Wadasadawala Tabassum, Jain Shanu, Paul Siji, Phurailatpam Reena, Joshi Kishore, Popat Palak, Tandon Sandip, Alahari Aruna, Sarin Rajiv
1 Department of Radiation Oncology, Advanced Centre for Treatment, Research and Education in Cancer, Tata Memorial Centre, Navi Mumbai, India.
2 Department of Medical Physics, Advanced Centre for Treatment, Research and Education in Cancer, Tata Memorial Centre, Navi Mumbai, India.
Br J Radiol. 2017 Aug;90(1077):20170152. doi: 10.1259/bjr.20170152. Epub 2017 Jul 14.
Radiotherapy (RT) for synchronous bilateral breast cancer (SBBC) is technically very challenging. This study reports the clinical feasibility, dosimetry and safety of helical tomotherapy (HT) with simultaneous integrated boost (SIB) in patients treated with adjuvant radiotherapy for SBBC.
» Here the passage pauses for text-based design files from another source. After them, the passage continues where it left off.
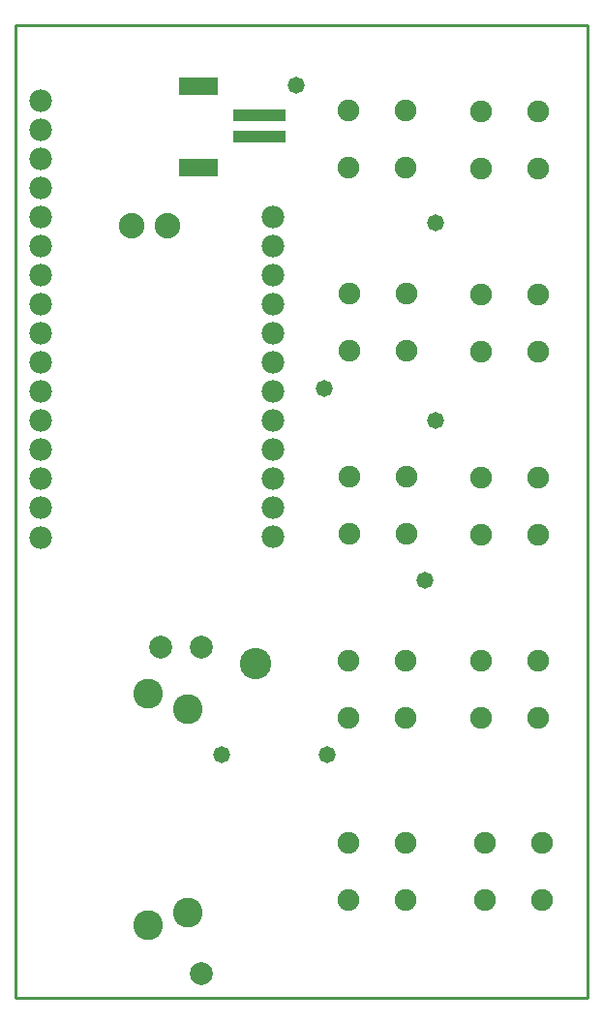
<source format=gbs>
G04*
G04 #@! TF.GenerationSoftware,Altium Limited,Altium Designer,19.1.8 (144)*
G04*
G04 Layer_Color=16711935*
%FSLAX25Y25*%
%MOIN*%
G70*
G01*
G75*
%ADD10C,0.01000*%
%ADD16C,0.07493*%
%ADD17C,0.08800*%
%ADD18C,0.10249*%
%ADD19C,0.07887*%
%ADD20C,0.07800*%
%ADD21C,0.05800*%
%ADD22C,0.10800*%
%ADD31R,0.18110X0.03937*%
%ADD32R,0.13386X0.06299*%
D10*
X393701Y393701D02*
Y728346D01*
X590551D01*
Y393701D02*
Y728346D01*
X393701Y393701D02*
X590551D01*
D16*
X553937Y698951D02*
D03*
Y679266D02*
D03*
X573622Y698951D02*
D03*
Y679266D02*
D03*
X508366Y699016D02*
D03*
Y679331D02*
D03*
X528051Y699016D02*
D03*
Y679331D02*
D03*
X553937Y635959D02*
D03*
Y616274D02*
D03*
X573622Y635959D02*
D03*
Y616274D02*
D03*
X508563Y636024D02*
D03*
Y616338D02*
D03*
X528248Y636024D02*
D03*
Y616338D02*
D03*
X553937Y572967D02*
D03*
Y553282D02*
D03*
X573622Y572967D02*
D03*
Y553282D02*
D03*
X508465Y573032D02*
D03*
Y553346D02*
D03*
X528150Y573032D02*
D03*
Y553346D02*
D03*
X553937Y509680D02*
D03*
Y489994D02*
D03*
X573622Y509680D02*
D03*
Y489994D02*
D03*
X508366Y509744D02*
D03*
Y490059D02*
D03*
X528051Y509744D02*
D03*
Y490059D02*
D03*
X527953Y427559D02*
D03*
Y447244D02*
D03*
X508268Y427559D02*
D03*
Y447244D02*
D03*
X574803Y427494D02*
D03*
Y447180D02*
D03*
X555118Y427494D02*
D03*
Y447180D02*
D03*
D17*
X433465Y659449D02*
D03*
X446063D02*
D03*
D18*
X452953Y423228D02*
D03*
X439173Y418898D02*
D03*
Y498425D02*
D03*
X452953Y493307D02*
D03*
D19*
X457480Y514370D02*
D03*
X443701D02*
D03*
X457481Y402166D02*
D03*
D20*
X482362Y552323D02*
D03*
Y562323D02*
D03*
Y572323D02*
D03*
Y582323D02*
D03*
Y592323D02*
D03*
Y602323D02*
D03*
Y612323D02*
D03*
Y622323D02*
D03*
Y632323D02*
D03*
Y642323D02*
D03*
Y652323D02*
D03*
Y662323D02*
D03*
X402362Y702323D02*
D03*
Y692323D02*
D03*
Y682323D02*
D03*
Y672323D02*
D03*
Y662323D02*
D03*
Y652323D02*
D03*
Y642323D02*
D03*
Y632323D02*
D03*
Y622323D02*
D03*
Y612323D02*
D03*
Y602323D02*
D03*
Y592323D02*
D03*
Y582323D02*
D03*
Y572323D02*
D03*
Y562323D02*
D03*
Y552224D02*
D03*
D21*
X538386Y660433D02*
D03*
X500000Y603346D02*
D03*
X538386Y592520D02*
D03*
X534449Y537402D02*
D03*
X500984Y477362D02*
D03*
X464567D02*
D03*
X490158Y707677D02*
D03*
D22*
X476378Y508858D02*
D03*
D31*
X477559Y690158D02*
D03*
Y697638D02*
D03*
D32*
X456693Y707480D02*
D03*
Y679528D02*
D03*
M02*

</source>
21 women with SBBC treated with HT from January 2013 to June 2016 were retrospectively evaluated. Radiation lung toxicity was assessed using pulmonary function test (PFT) and high-resolution computerized tomography scan (HRCT) scan at baseline and 1 yearpost-RT in 18 patients. Survival was calculated using Kaplan-Meier curves. Significance of the difference between pre- and post-RT PFT values was assessed using paired t-test.
The dose prescription was 50Gy to the breast, chest wall or regional nodes and 61Gy to the tumour bed as SIB, delivered in 25 fractions. Dosimetric outcome was excellent both for target volumes and normal tissues. Acute skin and oesophageal toxicities were minimal. Symptomatic radiation-induced pnuemonitis was not observed. Subclinical radiological Grade I-II changes were apparent in 14 patients. Only one patient developed Grade III radiological change whereas no change was documented for three patients. PFTs did not show any significant change in any of the measured parameters. At a median follow-up of 25 months, 3-year disease-free survival, overall survival and loco-regional control were 65.6%, 83.3% and 85.7% respectively.
Women with SBBC can be safely treated with HT and this is not associated with adverse short- to intermediate term radiation toxicity. Advances in knowledge: This is the first report that establishes the safety of HT for adjuvant RT using SIB technique in SBBC.
同步双侧乳腺癌(SBBC)的放射治疗(RT)在技术上极具挑战性。本研究报告了螺旋断层放疗(HT)联合同步整合加量(SIB)在SBBC辅助放疗患者中的临床可行性、剂量测定及安全性。
回顾性评估了2013年1月至2016年6月期间接受HT治疗的21例SBBC女性患者。18例患者在基线及放疗后1年通过肺功能测试(PFT)和高分辨率计算机断层扫描(HRCT)评估放射性肺毒性。使用Kaplan-Meier曲线计算生存率。采用配对t检验评估放疗前后PFT值差异的显著性。
剂量处方为乳房、胸壁或区域淋巴结50Gy,瘤床61Gy作为SIB,分25次给予。靶区和正常组织的剂量测定结果均极佳。急性皮肤和食管毒性极小。未观察到有症状的放射性肺炎。14例患者出现亚临床放射性I-II级改变。仅1例患者出现III级放射性改变,3例患者未见改变。PFT在任何测量参数中均未显示出任何显著变化。中位随访25个月时,3年无病生存率、总生存率和局部区域控制率分别为65.6%、83.3%和85.7%。
SBBC女性患者可安全接受HT治疗,且这与短期至中期的不良放射毒性无关。知识进展:这是首份证实HT联合SIB技术用于SBBC辅助放疗安全性的报告。